Supplied records section start

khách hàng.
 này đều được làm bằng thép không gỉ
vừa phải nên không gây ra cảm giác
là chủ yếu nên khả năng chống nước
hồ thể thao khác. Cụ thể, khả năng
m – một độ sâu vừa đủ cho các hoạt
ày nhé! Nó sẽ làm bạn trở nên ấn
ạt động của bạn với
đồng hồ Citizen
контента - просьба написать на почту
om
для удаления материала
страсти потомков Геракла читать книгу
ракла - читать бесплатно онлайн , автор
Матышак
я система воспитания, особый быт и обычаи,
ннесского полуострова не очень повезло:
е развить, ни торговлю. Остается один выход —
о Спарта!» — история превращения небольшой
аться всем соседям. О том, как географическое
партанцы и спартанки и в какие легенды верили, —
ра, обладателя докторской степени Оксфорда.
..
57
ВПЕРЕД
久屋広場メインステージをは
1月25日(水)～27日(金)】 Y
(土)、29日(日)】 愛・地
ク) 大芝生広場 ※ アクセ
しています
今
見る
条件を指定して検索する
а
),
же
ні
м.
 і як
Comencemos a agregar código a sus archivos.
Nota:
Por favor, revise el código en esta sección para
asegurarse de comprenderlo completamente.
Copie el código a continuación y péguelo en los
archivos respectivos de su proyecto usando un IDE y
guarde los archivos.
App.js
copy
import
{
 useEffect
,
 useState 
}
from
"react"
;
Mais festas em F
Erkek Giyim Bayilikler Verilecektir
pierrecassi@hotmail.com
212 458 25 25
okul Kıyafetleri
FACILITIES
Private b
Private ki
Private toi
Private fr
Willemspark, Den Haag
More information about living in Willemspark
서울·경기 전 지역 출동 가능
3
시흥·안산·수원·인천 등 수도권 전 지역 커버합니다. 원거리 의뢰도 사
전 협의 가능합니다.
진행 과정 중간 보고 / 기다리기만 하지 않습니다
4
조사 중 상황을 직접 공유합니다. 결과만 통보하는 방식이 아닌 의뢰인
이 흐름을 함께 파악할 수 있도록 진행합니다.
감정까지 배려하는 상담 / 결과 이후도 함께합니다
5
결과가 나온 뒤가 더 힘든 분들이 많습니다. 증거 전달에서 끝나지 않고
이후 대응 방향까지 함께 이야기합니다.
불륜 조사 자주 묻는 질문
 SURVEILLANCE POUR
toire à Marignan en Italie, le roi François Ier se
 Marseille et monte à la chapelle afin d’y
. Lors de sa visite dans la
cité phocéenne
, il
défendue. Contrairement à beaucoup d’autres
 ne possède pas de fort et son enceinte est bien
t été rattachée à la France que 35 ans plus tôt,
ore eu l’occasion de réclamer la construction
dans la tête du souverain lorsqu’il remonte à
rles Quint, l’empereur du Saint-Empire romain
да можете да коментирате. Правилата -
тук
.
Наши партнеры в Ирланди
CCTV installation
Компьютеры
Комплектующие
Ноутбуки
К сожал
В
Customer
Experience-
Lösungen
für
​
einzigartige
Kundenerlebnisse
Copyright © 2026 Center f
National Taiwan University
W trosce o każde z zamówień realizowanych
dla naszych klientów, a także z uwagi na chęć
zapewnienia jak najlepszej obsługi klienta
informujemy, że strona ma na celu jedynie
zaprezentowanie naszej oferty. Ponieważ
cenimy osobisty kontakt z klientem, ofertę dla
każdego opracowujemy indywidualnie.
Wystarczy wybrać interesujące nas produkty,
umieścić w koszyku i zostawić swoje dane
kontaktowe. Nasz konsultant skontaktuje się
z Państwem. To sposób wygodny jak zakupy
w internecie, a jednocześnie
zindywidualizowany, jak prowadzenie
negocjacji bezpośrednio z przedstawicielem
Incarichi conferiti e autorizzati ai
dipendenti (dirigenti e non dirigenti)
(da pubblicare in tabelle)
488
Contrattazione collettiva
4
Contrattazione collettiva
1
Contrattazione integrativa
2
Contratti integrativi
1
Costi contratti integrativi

Supplied records section end

**Assignment**
The line with "Copyright © 2026 Center f" through the last line of the entries above: output exactly those lines and nothing else.

**Reply**
Copyright © 2026 Center f
National Taiwan University
W trosce o każde z zamówień realizowanych
dla naszych klientów, a także z uwagi na chęć
zapewnienia jak najlepszej obsługi klienta
informujemy, że strona ma na celu jedynie
zaprezentowanie naszej oferty. Ponieważ
cenimy osobisty kontakt z klientem, ofertę dla
każdego opracowujemy indywidualnie.
Wystarczy wybrać interesujące nas produkty,
umieścić w koszyku i zostawić swoje dane
kontaktowe. Nasz konsultant skontaktuje się
z Państwem. To sposób wygodny jak zakupy
w internecie, a jednocześnie
zindywidualizowany, jak prowadzenie
negocjacji bezpośrednio z przedstawicielem
Incarichi conferiti e autorizzati ai
dipendenti (dirigenti e non dirigenti)
(da pubblicare in tabelle)
488
Contrattazione collettiva
4
Contrattazione collettiva
1
Contrattazione integrativa
2
Contratti integrativi
1
Costi contratti integrativi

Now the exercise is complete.